Using painless scripting to re-implement BM25 scoring

Hello everyone

I have indexed a few hundreds of millions of data into ElasticSearch using the default parameters of b and k1. It is prohibitive for me to reindex the data however i would like to optimize the parameters b and k1 of bm25 for better scoring.
To my understanding there are some functions in Painless scripting that could compute/fetch tf and idf scores of a token in a document.
Could you please reproduce BM25 in Painless scripting so that i could tune the b and k1 parameters?

Thank you all in advance
Dimitris

In Elasticsearch the module implementing textual scoring is called similarity. There isn't a need to write a painless script, since b and k1 can be customized. However if you are intent on using painless, you can write a similarity script.

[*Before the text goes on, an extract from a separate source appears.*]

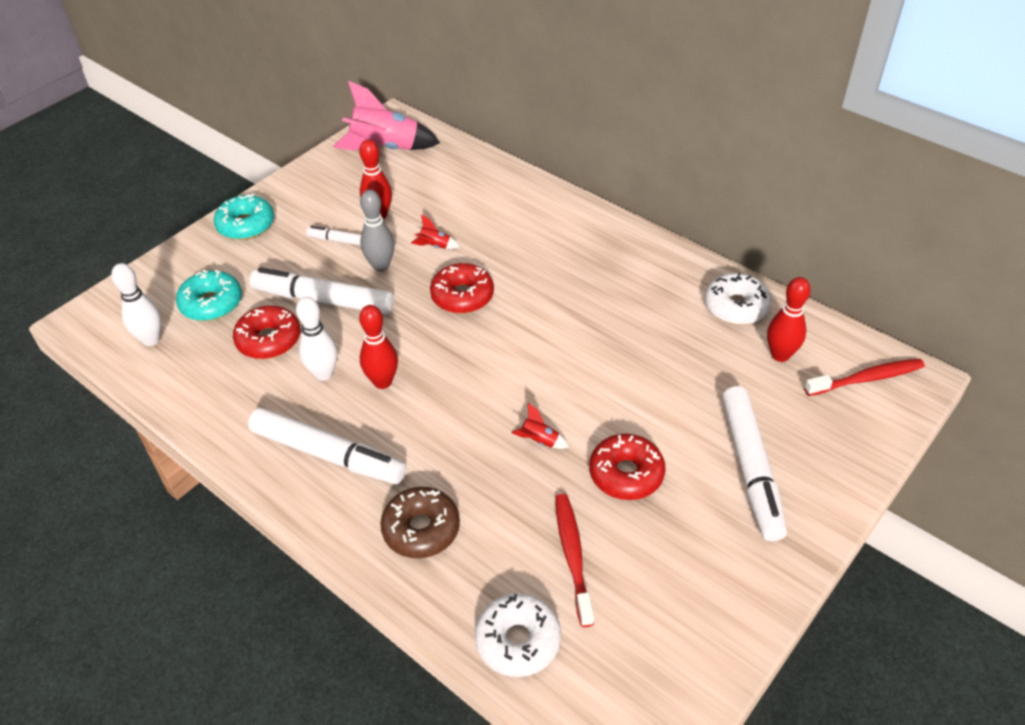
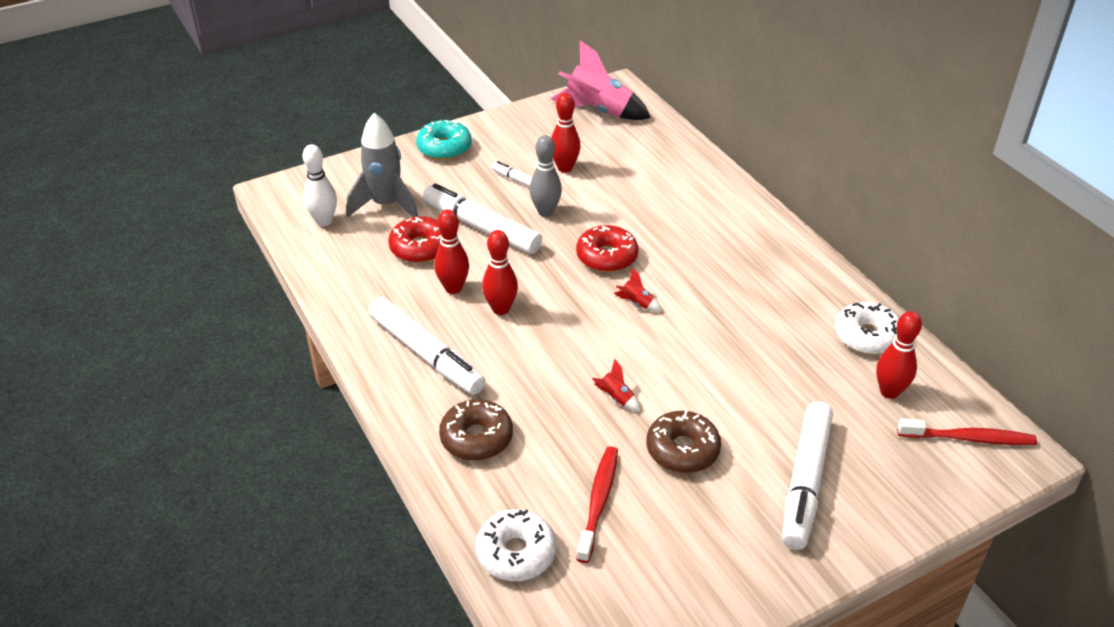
camera: 20 degrees right, 5 degrees down
(211, 303) = (386, 205): turquoise donut -> grey rocket
(323, 373) = (453, 288): white bowling pin -> red bowling pin
(434, 246) = (602, 207): red rocket -> red rocket (636, 303)
(626, 474) = (682, 450): red donut -> brown donut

Unfortunately this will not work.
As i mentioned i do not want to reindex.
I have hundreds of millions of data.
i just need to optimize the values of b and k1.
I just want to replicate bm25 with painless scripting so to just change thw values of b and k1 as needed.

Thank you again

The similarity can be changed on an existing index, no reindexing necessary. What do you see implying reindexing would be needed?

I thought that "PUT /index ..." is a creation of an index.
Dont i need to re-index the data once i change the mapping/settings ?

While some settings cannot be changed (eg number_of_shards) many settings can be, like the configured similarity. Use the update settings api.

Dont i need to re-index the data once i change the mapping/settings ?

Since the similarity settings are not baked into the index, changing these parameters does not requiring reindexing.